Two recent studies report the detection of HBV in several individuals in European and Central Asian populations as early as the Bronze Age and Neolithic (2500–3000 bc36,37). Viruses circulating in these prehistoric times in many cases matched currently circulating HBV genotypes (genotypes A, B and D) and were only 1.3–3.0% divergent from modern strains. This indicates a long-term substitution rate ranging from 8.04 × 10−6 SSY to 1.51 × 10−5 SSY, which is around 100-fold lower than that measured in contemporary samples (7.72 × 10−4 SSY39). Similar samples also provided evidence for the circulation of B19V in humans from Central Asia 5000 bc and in Vikings from Sweden ad 100038. These strains closely matched contemporary genotypes (type 1 and type 2), and a similarly revised lower substitution rate estimate was observed. Whereas an early study of sequence change in B19V (ref.7) predicted a time of origin of current genotype 1 strains to the 1960s or 1970s, the aDNA study indicated that this genotype was actually alive and kicking in Eurasia in the early Neolithic era, nearly 7,000 years ago. Further analyses of progressively older aDNA sequence libraries will undoubtedly reveal more insights into the pace of virus evolution for ever-widening collections of human, animal and plant viruses.

Findings from endogenous viral elements and paleovirology

A second and, again, entirely unanticipated opportunity to study virus evolution over even longer periods was provided by the discovery that copies of DNA and RNA viruses can become integrated in the genomes of animals and plants40,41,42,43,44 (Box 1 and Supplementary Fig. 1). Once endogenized, EVEs are genetically stable and preserve information about the circulation of ancient viruses that is impossible to infer from examination of contemporary virus populations. For example, lentiviruses were originally considered as a recently emerged group of viruses on the basis of the very recent origins of HIV-1 itself and measured substitution rates that place the origins of lentiviruses to a few thousand years ago21. However, endogenous lentiviruses in rabbits45, ferrets, Madagascan lemurs and colugos demonstrate the circulation of lentiviruses over almost the entire time span of mammalian evolution46,47,48. In addition to retroviruses, other RNA and DNA viruses have also adventitiously integrated into host germ lines and created records of ancient infections. On the basis of their distribution in descendant species, filoviruses44,49, parvoviruses, circoviruses and bornaviruses must have all circulated over long periods during mammalian evolution44. In addition, the detection of reptilian hepadnaviruses provides evidence for the circulation of these viruses in the early Mesozoic, >200 million years (Myr) ago, long before the radiation of mammals50.

Text extracted from each page
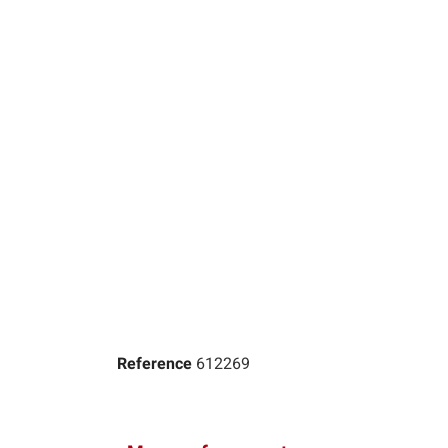
Reference
612269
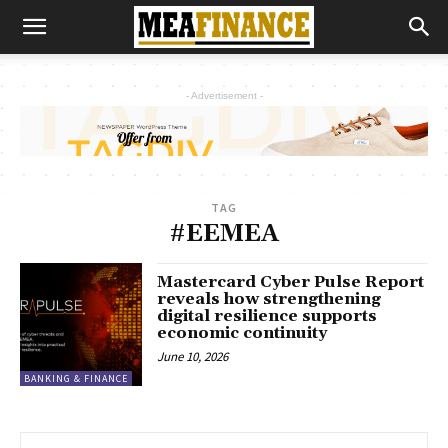
- Advertisement -
TAG
#EEMEA
Mastercard Cyber Pulse Report
reveals how strengthening
digital resilience supports
economic continuity
June 10, 2026
BANKING & FINANCE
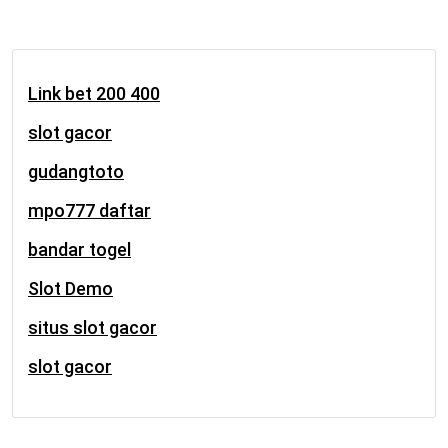
Link bet 200 400
slot gacor
gudangtoto
mpo777 daftar
bandar togel
Slot Demo
situs slot gacor
slot gacor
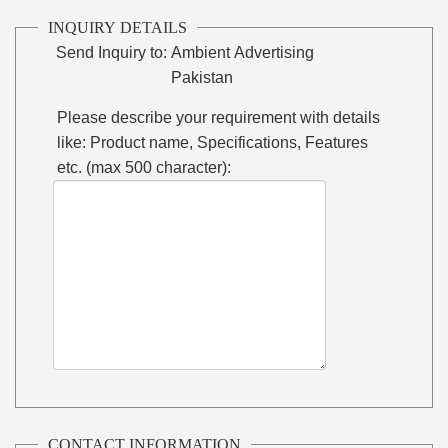
INQUIRY DETAILS
Send Inquiry to:
Ambient Advertising
Pakistan
Please describe your requirement with details
like: Product name, Specifications, Features
etc. (max 500 character):
CONTACT INFORMATION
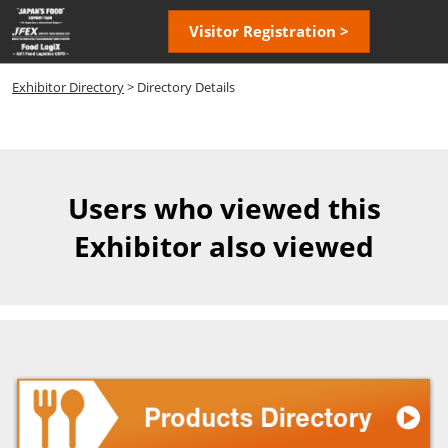
Skip
Open
Visitor Registration >
to
page
content
navigatio
Exhibitor Directory
> Directory Details
Users who viewed this
Exhibitor also viewed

→ **Work task**: Continue the passage on virus evolution and endogenous viral elements, beginning after its last sentence.

→ **Expected answer**:
The presence of EVEs in contemporary host genomes provides irrefutable evidence that viruses recognizably similar to contemporary strains have been continuously infecting their hosts over timescales spanning tens of millions of years.

Virus–host co-evolution

Predictions on the longevity of virus lineages from the EVE fossil record are further supported by observations of the apparent co-speciation of viruses and hosts51; these observations can inform predictions about the even earlier origin of specific viral groups. For example, the phylogeny of spumaviruses closely follows that of their mammalian, amphibian and piscine hosts, consistent with virus–host co-speciation over 450 Myr52,53. The proposed co-evolution of papillomaviruses with their hosts suggests their similarly ancient origins of 400–600 Myr54. Increasingly divergent homologues of HBV have been observed as EVEs in birds and reptiles50, and exogenous hepadna-like viruses have recently been found in fish genomic libraries55. The authors of the latter study propose a co-evolutionary scenario in which the ancestor of currently extant HBV-like viruses may have existed >400 Myr. In a similar but even more extreme example, homologues of polyomaviruses have been detected in DNA libraries of vertebrates and scorpions and spiders56, implying a Precambrian origin before the common ancestor of deuterostomes and protostomes ~650 Myr.

In the following sections, we aim to clarify how the remarkable similarity of ancient viruses discovered through archaeovirology and paleovirology to contemporary sequences can be explained given the extraordinary rates of evolutionary change that viruses can undergo.

Rates of viral evolution

When viral evolution is measured over short timescales, rapid rates of sequence change are typically observed. However, over longer timescales, viral evolutionary rates are several orders of magnitude slower, approaching those of their hosts. Rather than a simple dichotomy between short and long timescales, viral evolutionary rates appear to decrease continuously with the timescale of measurement57, with a decay rate that is strikingly consistent with a power law relationship between substitution rate and observational period53 (Fig. 1; data sources are listed in Supplementary information). Over the longest timescales (100 million to 1 billion years), substitution rates for DNA and RNA viruses of any configuration were remarkably similar: rates of 1–5 × 10−9 SSY; these in turn closely match the 2.2 × 10−9 SSY mean substitution rate calculated for mammalian genes58. At the other end of the scale, short-term substitution rates varied by virus group, with slower rates for double-stranded DNA (dsDNA) viruses (4 × 10−4 SSY) than RNA viruses (8 × 10−3 SSY for those with positive-strand RNA genomes), with a degree of virus lineage-specific variability in short-term rates within each Baltimore group (discussed in ref.57). However, for each Baltimore group, rate decay over time was comparable. Remarkably, the recently obtained substitution rates from aDNA studies superimpose directly upon the regression line inferred from other methods (Fig. 1; blue dots).

Fig. 1: Virus genome nucleotide substitution rates of different observation periods.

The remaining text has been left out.